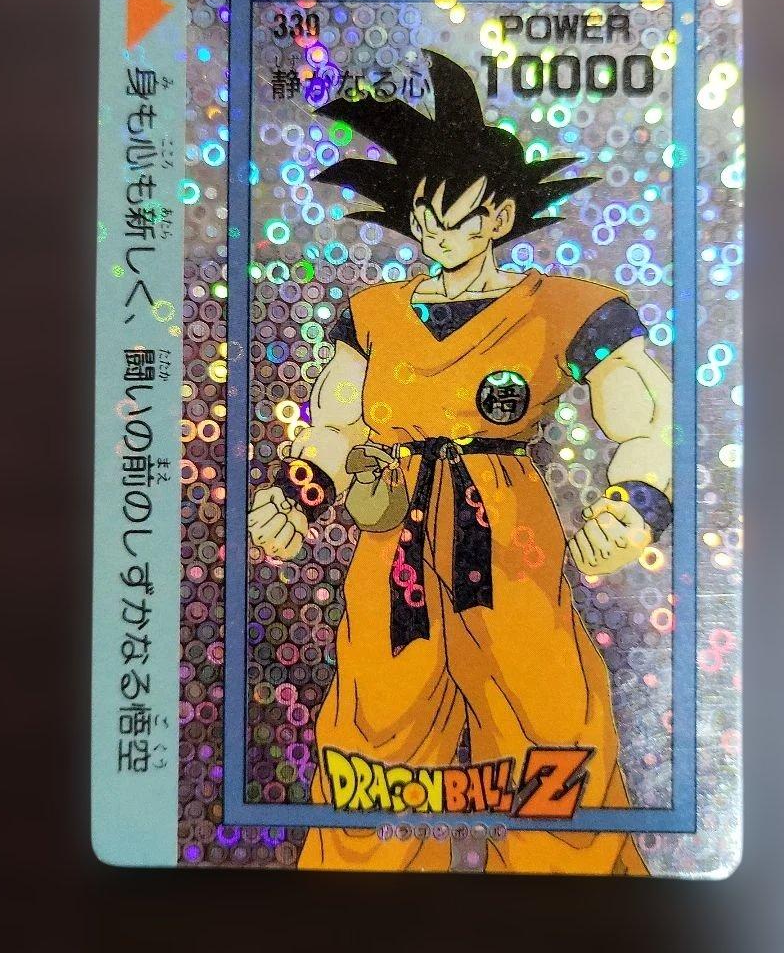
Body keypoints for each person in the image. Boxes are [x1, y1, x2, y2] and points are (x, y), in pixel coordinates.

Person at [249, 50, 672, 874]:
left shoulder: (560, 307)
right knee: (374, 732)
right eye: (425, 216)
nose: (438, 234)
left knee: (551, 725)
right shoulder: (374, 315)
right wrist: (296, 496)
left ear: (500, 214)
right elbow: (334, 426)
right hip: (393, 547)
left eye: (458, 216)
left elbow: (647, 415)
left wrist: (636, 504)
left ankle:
····················
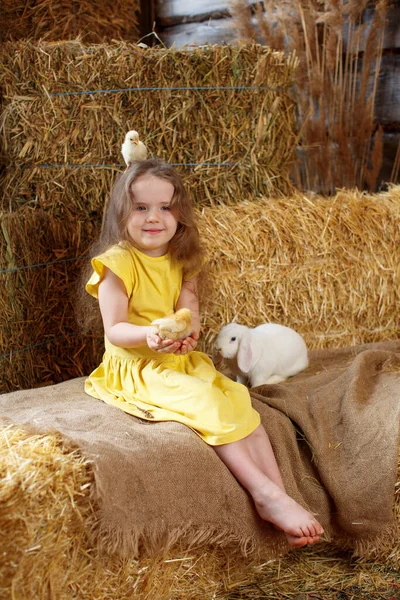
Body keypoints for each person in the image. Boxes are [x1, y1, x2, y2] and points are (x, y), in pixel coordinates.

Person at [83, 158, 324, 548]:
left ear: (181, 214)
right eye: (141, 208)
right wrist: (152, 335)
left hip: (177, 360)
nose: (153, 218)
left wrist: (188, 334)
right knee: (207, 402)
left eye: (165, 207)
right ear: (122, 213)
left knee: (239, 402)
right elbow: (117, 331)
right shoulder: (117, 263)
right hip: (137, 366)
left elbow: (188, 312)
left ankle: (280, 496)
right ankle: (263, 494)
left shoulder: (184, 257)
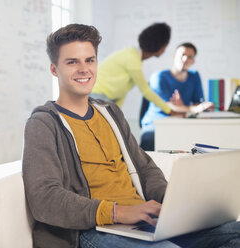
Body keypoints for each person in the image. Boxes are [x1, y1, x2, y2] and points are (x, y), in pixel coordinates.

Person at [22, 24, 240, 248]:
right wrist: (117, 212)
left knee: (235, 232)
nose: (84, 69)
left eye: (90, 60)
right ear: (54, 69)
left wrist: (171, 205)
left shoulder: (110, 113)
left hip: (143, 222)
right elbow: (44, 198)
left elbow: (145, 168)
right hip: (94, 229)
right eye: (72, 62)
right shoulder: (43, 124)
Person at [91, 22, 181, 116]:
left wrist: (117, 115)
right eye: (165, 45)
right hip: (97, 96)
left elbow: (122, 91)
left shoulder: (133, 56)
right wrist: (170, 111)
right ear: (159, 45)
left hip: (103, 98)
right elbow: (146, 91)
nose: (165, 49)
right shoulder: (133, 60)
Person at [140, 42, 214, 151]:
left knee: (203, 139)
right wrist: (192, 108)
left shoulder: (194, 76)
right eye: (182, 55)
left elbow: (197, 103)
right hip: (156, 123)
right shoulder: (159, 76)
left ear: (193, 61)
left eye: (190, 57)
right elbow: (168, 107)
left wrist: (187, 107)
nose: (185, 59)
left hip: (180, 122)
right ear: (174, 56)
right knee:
····················
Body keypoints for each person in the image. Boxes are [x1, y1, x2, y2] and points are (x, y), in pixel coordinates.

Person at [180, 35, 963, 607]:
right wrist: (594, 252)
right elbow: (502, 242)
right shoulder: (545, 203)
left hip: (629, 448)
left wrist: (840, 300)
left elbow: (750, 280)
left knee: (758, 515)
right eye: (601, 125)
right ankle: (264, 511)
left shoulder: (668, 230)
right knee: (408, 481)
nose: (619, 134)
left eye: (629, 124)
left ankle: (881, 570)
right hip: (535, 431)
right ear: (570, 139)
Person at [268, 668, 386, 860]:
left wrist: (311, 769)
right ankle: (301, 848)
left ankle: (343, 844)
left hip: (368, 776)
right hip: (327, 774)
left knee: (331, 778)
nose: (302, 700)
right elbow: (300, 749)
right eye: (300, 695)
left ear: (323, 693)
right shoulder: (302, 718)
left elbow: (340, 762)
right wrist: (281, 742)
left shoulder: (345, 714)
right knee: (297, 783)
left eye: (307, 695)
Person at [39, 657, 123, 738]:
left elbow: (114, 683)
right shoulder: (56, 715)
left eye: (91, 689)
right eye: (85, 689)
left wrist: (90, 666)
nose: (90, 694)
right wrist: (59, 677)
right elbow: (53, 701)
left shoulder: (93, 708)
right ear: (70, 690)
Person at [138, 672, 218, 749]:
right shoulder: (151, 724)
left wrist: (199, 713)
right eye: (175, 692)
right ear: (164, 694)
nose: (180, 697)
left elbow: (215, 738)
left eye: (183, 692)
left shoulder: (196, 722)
····················
### WHAT NEEDS TO BE DONE
Where a line above contains the string "nose", copy that line.

### THE COMPLETED TASK
nose: (438, 234)
nose: (153, 218)
nose: (84, 69)
nose: (165, 49)
nose: (185, 59)
nose: (619, 134)
nose: (302, 700)
nose: (90, 694)
nose: (180, 697)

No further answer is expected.